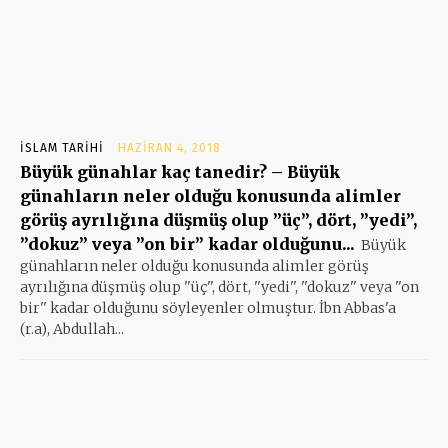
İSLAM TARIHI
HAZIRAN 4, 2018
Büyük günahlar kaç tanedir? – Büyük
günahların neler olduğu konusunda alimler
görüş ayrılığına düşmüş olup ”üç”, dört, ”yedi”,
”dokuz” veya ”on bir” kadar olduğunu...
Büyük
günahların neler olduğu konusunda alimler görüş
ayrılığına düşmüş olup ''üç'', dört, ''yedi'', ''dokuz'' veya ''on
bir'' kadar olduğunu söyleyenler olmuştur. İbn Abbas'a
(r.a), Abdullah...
□ □ □ □
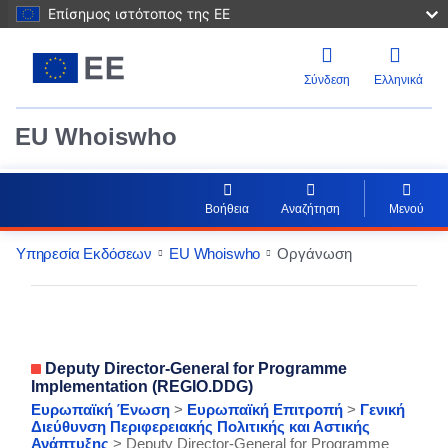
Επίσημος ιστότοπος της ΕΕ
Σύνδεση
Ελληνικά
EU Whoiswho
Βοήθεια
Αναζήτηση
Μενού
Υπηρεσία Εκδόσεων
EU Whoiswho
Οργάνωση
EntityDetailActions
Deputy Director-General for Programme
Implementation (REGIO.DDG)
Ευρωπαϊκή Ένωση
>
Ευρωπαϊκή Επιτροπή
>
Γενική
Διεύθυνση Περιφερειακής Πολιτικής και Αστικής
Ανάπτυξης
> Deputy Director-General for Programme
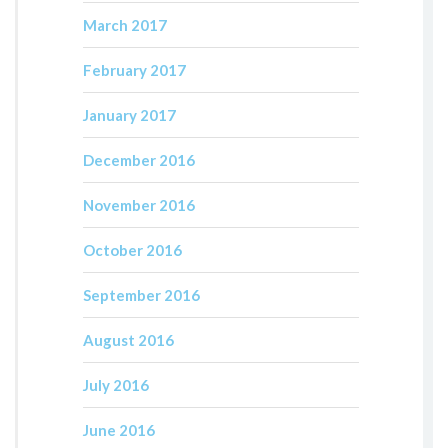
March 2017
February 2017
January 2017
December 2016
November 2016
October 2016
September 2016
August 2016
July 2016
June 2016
□ □ □ □
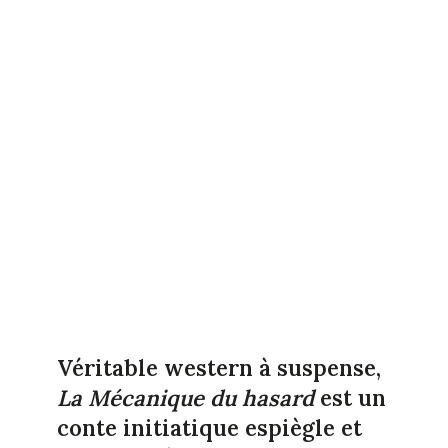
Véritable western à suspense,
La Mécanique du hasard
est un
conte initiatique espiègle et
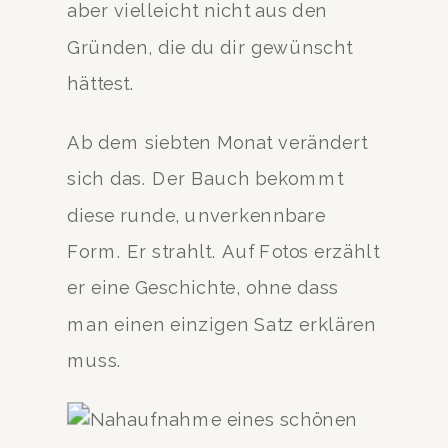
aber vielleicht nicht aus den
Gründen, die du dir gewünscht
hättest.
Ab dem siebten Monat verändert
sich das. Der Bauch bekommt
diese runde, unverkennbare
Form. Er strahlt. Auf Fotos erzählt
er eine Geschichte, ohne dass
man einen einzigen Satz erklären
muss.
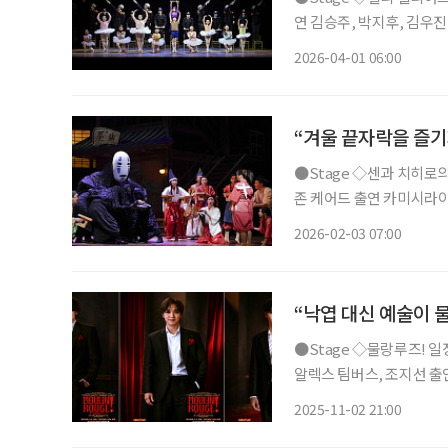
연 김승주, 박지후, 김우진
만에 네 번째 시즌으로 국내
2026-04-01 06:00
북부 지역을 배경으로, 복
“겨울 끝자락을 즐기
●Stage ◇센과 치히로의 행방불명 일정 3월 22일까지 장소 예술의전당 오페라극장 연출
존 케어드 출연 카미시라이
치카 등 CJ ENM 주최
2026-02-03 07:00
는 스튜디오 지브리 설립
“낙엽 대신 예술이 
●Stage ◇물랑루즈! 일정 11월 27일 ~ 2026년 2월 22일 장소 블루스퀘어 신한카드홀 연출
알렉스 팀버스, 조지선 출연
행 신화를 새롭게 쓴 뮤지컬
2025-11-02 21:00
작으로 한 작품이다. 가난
□ □ □ □
#### Job:
Write out again, word for word, everything from the line containing "aber vielleicht nicht aus den" down to the line containing "작으로 한 작품이다. 가난", with both of those lines included. Leave the pictures out of your answer.

#### Solution to the exercise:
aber vielleicht nicht aus den
Gründen, die du dir gewünscht
hättest.
Ab dem siebten Monat verändert
sich das. Der Bauch bekommt
diese runde, unverkennbare
Form. Er strahlt. Auf Fotos erzählt
er eine Geschichte, ohne dass
man einen einzigen Satz erklären
muss.
연 김승주, 박지후, 김우진
만에 네 번째 시즌으로 국내
2026-04-01 06:00
북부 지역을 배경으로, 복
“겨울 끝자락을 즐기
●Stage ◇센과 치히로의 행방불명 일정 3월 22일까지 장소 예술의전당 오페라극장 연출
존 케어드 출연 카미시라이
치카 등 CJ ENM 주최
2026-02-03 07:00
는 스튜디오 지브리 설립
“낙엽 대신 예술이 
●Stage ◇물랑루즈! 일정 11월 27일 ~ 2026년 2월 22일 장소 블루스퀘어 신한카드홀 연출
알렉스 팀버스, 조지선 출연
행 신화를 새롭게 쓴 뮤지컬
2025-11-02 21:00
작으로 한 작품이다. 가난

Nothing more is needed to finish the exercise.